Course dinner, lunch
Keyword Instant Pot chicken and dumplings, Instant Pot Chicken and Dumplings From Scratch
Combine the milk and butter in a bowl. Microwave for 30 seconds to soften and warm the butter. Stir.
Add the flour, baking powder, and salt to a mixing bowl. Stir. Add in the butter and milk.
Stir the mix until it is fully incorporated and resembles biscuit dough. You don't want sticky dough. If it's sticky, add in a little more flour and mix.
Sprinkle a flat surface with a teaspoon of flour. Spread the dough onto the flat surface and knead the dough with your hands.
Use a floured rolling pin and roll out the dough. I roll out my dough so that it's 1/4 of an inch thick.
Use a pizza cutter to make vertical cuts in the dough.
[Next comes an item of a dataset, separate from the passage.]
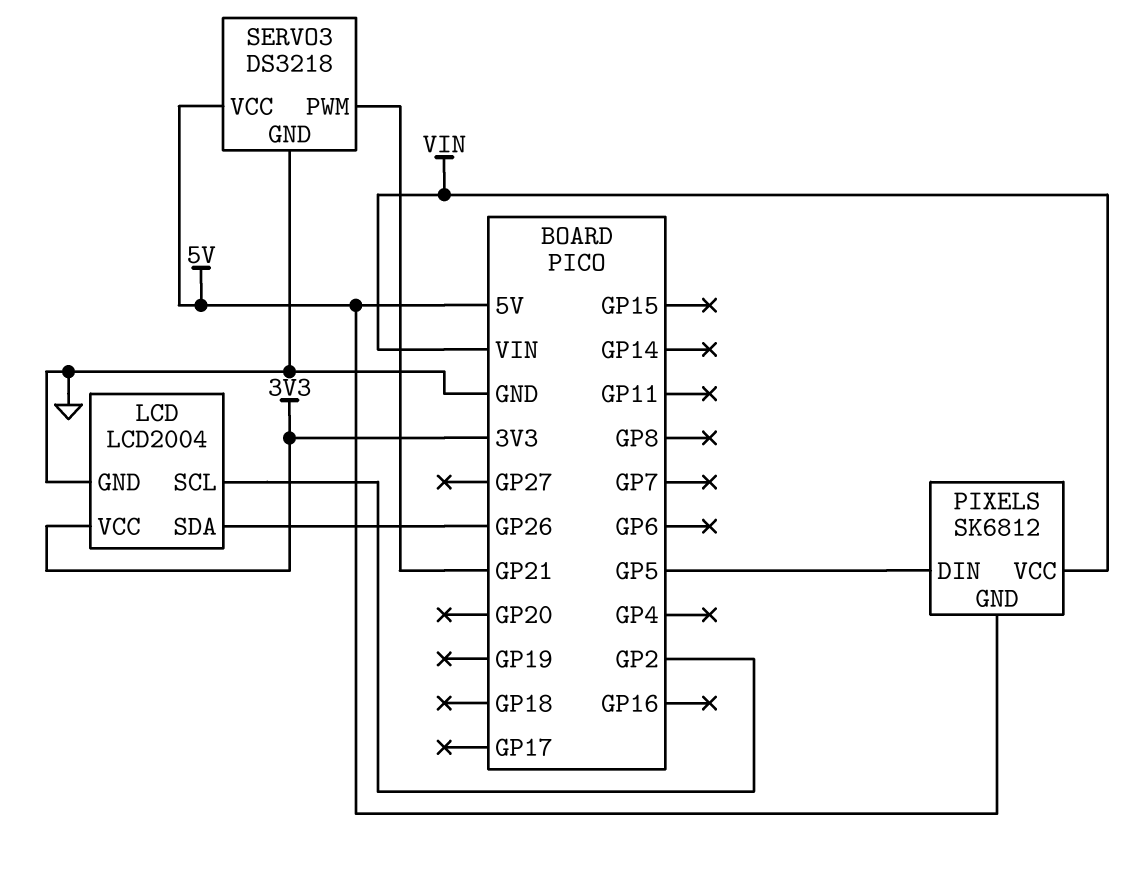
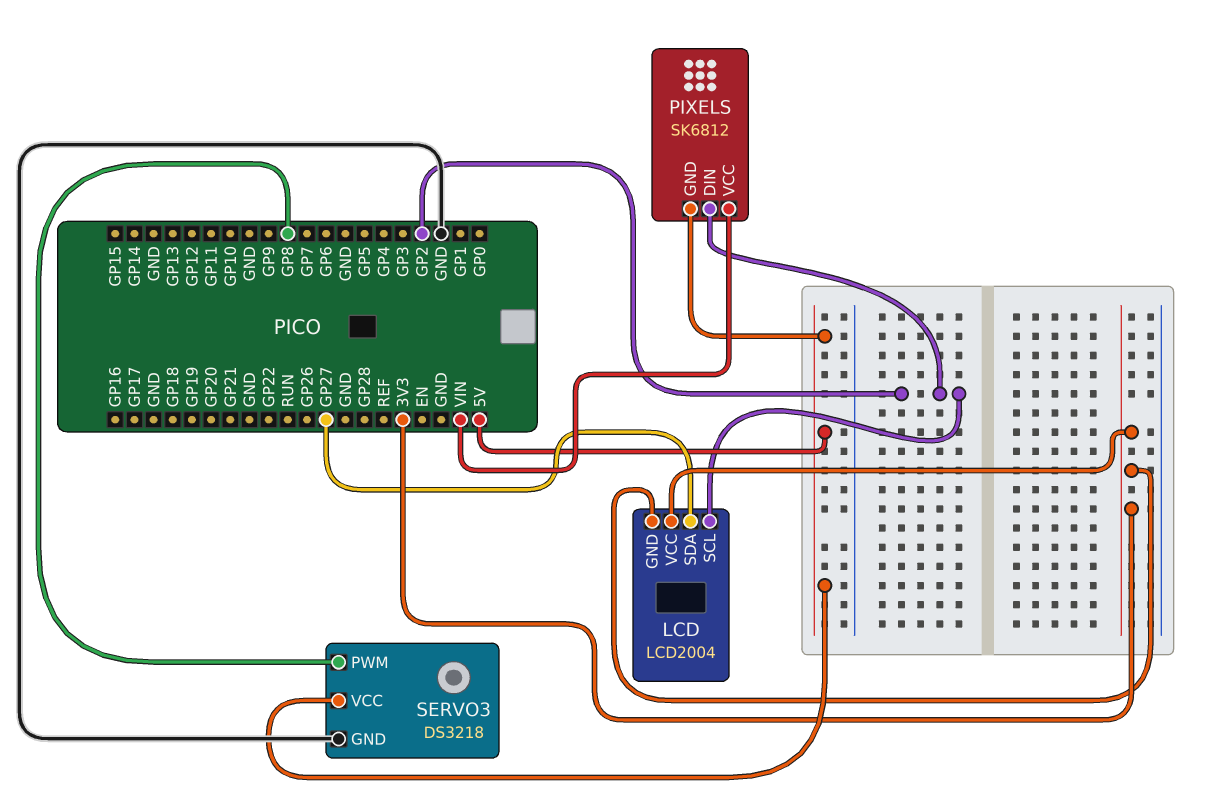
LCD pin GND: GND -> 3V3
LCD pin SDA: GP26 -> GP27
PIXELS pin DIN: GP5 -> GP2
SERVO3 pin PWM: GP21 -> GP8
Cut the dough into 1 inch wide strips.
Cut across and make the cuts about 3 inches in length (or whatever length you like your dumplings).
Set the dumplings aside.
Chicken and Dumplings Soup
Place the Instant Pot on Saute function. When hot, add the olive oil and onions.
Sautee for 2-3 minutes until the onions are translucent and fragrant.
Add the garlic, carrots, and celery and stir. Cook for 1-2 minutes.
Add in the chicken broth, chicken, Better than Bouillon, and spices, and bay leaf.
Place the dumplings on top. Do not stir. Place the lid on the pot and seal.
Cook for 10 minutes on Manual > High Pressure Cooking. When the pot indicates it has finished, allow the steam to release naturally for 10 minutes instead of doing a quick release.
Open the pot and remove the bay leaf. Remove the chicken breasts and shred the chicken using forks.
Place the Instant Pot on the saute function and add the heavy cream and peas to the pot.
In a separate bowl, combine the cornstarch and water and stir. Add it to the soup and stir to thicken the soup.
Add the shredded chicken back to the pot.
If you do not want to make dumplings from scratch, you can use canned biscuits. Slice the biscuit dough into the shape of dumplings. Use the same cook time.
I would not worry about making sure each of your dumplings are the same exact size. I like to make mine larger, overall, because when they pressure cook they will become really soft and will morph into smaller dumplings as you stir the soup.
You can use "cream of" soups as a thickener if you wish.
If you choose to add potatoes, keep in mind potatoes have a cook time of 4 minutes, which is less than the 10 minutes it will take to cook the chicken. I would consider cooking them separately unless you do not mind potatoes that have become super mushy.
Better than Bouillon is used in this recipe for optimal flavor, it is optional. You can also use Bouillon cubes if you wish.
The old school way is to dumplings is to use flour shortening, milk, and butter. I substituted the shortening for butter in this recipe, but you can use what you like.
You can substitute cornstarch for flour, when thickening the soup if you wish.